(Data items)
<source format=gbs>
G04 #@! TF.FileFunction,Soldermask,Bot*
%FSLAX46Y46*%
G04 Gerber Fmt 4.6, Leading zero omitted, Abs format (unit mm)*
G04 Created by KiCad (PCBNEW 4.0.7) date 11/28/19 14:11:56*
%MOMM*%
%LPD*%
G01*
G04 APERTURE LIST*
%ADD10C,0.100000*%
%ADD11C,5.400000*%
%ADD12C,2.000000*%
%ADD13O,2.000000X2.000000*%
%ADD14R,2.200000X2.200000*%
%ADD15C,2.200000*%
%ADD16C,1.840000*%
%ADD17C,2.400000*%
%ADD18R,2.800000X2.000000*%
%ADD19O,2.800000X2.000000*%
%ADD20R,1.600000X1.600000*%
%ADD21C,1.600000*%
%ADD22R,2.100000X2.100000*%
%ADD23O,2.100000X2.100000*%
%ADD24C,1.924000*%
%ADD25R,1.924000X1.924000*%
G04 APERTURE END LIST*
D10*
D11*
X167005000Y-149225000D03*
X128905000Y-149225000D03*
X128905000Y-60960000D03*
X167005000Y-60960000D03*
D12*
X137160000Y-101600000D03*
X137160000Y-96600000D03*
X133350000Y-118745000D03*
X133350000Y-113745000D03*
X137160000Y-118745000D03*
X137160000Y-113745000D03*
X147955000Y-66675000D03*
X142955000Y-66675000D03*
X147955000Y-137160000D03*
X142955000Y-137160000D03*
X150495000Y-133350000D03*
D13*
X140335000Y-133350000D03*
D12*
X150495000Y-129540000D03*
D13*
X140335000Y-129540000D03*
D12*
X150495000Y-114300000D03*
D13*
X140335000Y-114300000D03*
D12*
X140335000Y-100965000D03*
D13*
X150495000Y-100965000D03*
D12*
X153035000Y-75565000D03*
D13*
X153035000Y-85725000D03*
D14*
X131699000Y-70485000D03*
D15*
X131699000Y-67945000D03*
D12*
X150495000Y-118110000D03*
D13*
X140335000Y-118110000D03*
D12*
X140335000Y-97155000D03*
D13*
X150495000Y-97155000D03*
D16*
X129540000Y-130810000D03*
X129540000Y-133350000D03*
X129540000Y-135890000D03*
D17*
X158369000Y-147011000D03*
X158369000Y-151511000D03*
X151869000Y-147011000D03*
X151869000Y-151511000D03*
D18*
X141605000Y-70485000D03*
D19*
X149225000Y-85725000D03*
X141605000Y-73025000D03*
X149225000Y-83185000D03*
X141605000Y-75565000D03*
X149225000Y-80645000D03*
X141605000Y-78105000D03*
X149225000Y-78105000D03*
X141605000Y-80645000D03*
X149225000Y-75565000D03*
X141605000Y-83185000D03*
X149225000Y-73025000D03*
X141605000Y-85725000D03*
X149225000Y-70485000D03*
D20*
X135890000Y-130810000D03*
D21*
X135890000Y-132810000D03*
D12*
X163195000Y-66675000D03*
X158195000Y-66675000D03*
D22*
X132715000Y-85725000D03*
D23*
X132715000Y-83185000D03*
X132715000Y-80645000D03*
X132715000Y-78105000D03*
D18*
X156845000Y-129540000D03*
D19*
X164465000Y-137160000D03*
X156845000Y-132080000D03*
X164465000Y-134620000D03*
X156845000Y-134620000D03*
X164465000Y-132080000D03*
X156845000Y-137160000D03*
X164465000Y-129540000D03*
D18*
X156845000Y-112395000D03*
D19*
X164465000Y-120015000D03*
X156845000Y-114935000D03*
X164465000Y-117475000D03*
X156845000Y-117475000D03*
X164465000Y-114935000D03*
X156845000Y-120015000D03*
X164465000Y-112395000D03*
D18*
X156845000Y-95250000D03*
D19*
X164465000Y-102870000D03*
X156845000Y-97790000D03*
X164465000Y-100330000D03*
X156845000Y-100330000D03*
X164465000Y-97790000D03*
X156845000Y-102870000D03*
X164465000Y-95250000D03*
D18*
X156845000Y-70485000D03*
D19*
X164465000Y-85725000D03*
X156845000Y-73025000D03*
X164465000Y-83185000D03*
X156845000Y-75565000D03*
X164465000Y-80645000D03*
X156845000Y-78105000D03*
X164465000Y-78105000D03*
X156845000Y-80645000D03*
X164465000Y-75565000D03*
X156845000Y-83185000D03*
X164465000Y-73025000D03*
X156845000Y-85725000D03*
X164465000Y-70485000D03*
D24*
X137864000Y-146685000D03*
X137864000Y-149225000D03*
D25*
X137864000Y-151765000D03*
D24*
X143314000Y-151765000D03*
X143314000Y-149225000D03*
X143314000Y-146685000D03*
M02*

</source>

--

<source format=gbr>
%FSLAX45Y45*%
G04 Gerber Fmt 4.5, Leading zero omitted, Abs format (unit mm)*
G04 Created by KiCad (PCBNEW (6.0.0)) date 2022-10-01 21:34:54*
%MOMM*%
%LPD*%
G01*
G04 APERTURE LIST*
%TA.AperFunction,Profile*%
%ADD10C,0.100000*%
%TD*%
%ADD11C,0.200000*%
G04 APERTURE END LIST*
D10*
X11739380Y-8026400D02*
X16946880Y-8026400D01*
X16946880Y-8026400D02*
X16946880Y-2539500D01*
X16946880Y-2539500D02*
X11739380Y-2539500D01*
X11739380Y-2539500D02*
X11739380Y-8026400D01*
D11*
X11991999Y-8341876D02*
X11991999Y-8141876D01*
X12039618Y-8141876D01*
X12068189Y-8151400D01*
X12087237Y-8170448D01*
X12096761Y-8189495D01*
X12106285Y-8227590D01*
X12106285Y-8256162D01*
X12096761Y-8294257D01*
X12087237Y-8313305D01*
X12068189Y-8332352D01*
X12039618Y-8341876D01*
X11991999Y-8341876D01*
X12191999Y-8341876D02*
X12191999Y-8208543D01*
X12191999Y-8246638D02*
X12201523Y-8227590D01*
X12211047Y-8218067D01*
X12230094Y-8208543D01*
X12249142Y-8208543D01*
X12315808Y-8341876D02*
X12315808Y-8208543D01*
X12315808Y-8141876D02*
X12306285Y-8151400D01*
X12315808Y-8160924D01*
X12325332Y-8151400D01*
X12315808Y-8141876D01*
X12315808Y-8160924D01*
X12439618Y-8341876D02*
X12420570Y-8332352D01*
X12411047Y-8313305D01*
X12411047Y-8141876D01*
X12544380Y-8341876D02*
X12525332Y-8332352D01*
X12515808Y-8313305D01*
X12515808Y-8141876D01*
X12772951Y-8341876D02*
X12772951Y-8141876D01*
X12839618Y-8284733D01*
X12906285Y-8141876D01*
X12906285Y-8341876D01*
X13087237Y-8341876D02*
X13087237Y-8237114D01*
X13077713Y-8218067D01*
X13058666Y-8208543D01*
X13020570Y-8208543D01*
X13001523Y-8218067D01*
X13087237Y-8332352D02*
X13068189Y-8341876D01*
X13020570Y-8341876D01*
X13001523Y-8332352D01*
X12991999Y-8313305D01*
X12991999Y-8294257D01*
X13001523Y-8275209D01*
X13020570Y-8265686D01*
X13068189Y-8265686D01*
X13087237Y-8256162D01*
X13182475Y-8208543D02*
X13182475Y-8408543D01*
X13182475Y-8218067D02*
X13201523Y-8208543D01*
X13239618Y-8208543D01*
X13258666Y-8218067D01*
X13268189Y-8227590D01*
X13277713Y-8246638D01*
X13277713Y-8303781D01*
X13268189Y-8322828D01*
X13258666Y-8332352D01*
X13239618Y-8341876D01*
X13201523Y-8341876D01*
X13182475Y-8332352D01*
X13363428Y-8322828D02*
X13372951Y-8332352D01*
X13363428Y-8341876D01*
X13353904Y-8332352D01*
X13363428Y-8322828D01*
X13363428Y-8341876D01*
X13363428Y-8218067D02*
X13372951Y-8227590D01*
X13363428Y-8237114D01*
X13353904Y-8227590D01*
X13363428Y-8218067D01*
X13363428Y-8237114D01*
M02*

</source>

# What needs to be done
Look above for the line holding "X137160000Y-113745000D03*", then set down exactly that line and every line after it up to and including the line holding "X163195000Y-66675000D03*", with nothing else.

# Problem solution
X137160000Y-113745000D03*
X147955000Y-66675000D03*
X142955000Y-66675000D03*
X147955000Y-137160000D03*
X142955000Y-137160000D03*
X150495000Y-133350000D03*
D13*
X140335000Y-133350000D03*
D12*
X150495000Y-129540000D03*
D13*
X140335000Y-129540000D03*
D12*
X150495000Y-114300000D03*
D13*
X140335000Y-114300000D03*
D12*
X140335000Y-100965000D03*
D13*
X150495000Y-100965000D03*
D12*
X153035000Y-75565000D03*
D13*
X153035000Y-85725000D03*
D14*
X131699000Y-70485000D03*
D15*
X131699000Y-67945000D03*
D12*
X150495000Y-118110000D03*
D13*
X140335000Y-118110000D03*
D12*
X140335000Y-97155000D03*
D13*
X150495000Y-97155000D03*
D16*
X129540000Y-130810000D03*
X129540000Y-133350000D03*
X129540000Y-135890000D03*
D17*
X158369000Y-147011000D03*
X158369000Y-151511000D03*
X151869000Y-147011000D03*
X151869000Y-151511000D03*
D18*
X141605000Y-70485000D03*
D19*
X149225000Y-85725000D03*
X141605000Y-73025000D03*
X149225000Y-83185000D03*
X141605000Y-75565000D03*
X149225000Y-80645000D03*
X141605000Y-78105000D03*
X149225000Y-78105000D03*
X141605000Y-80645000D03*
X149225000Y-75565000D03*
X141605000Y-83185000D03*
X149225000Y-73025000D03*
X141605000Y-85725000D03*
X149225000Y-70485000D03*
D20*
X135890000Y-130810000D03*
D21*
X135890000Y-132810000D03*
D12*
X163195000Y-66675000D03*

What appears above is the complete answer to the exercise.